DATA SHOWN:
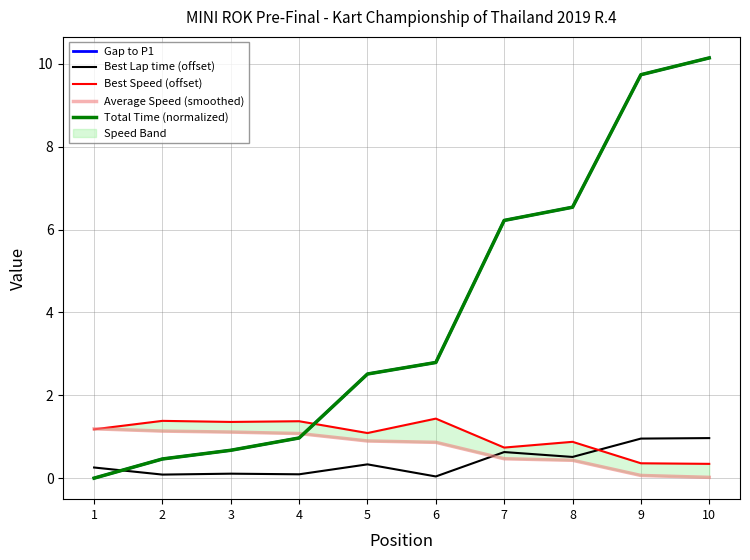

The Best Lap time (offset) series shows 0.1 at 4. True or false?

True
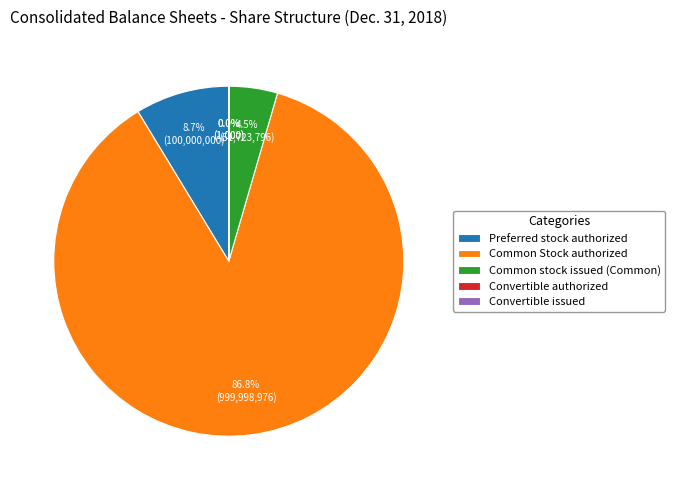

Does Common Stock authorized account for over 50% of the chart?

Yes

---

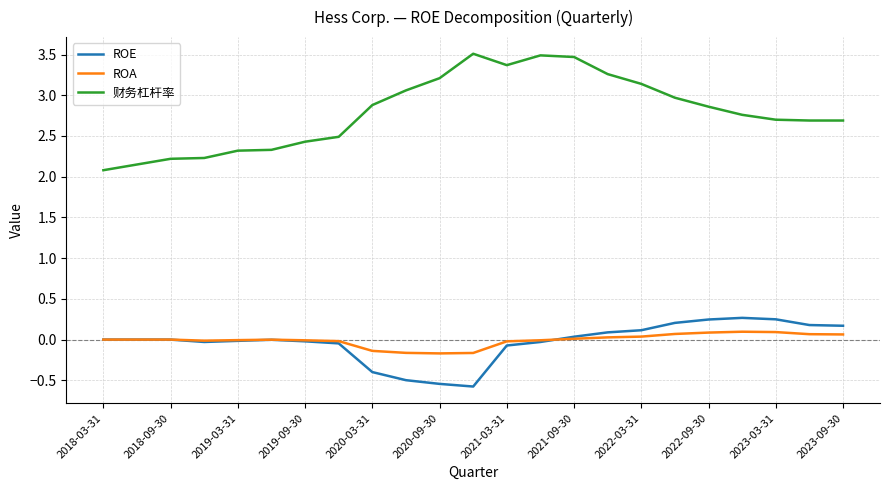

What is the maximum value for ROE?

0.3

TASK DIRECTIONS:
In the listing, change "chart" to "graph" in the lines starting with the line with "The Best Lap" and going on through the line with "Does Common Stock", and give back only those lines with everything else unchanged. Leave out the pictures.

OUTPUT FOR THIS EXERCISE:
The Best Lap time (offset) series shows 0.1 at 4. True or false?

True

Does Common Stock authorized account for over 50% of the graph?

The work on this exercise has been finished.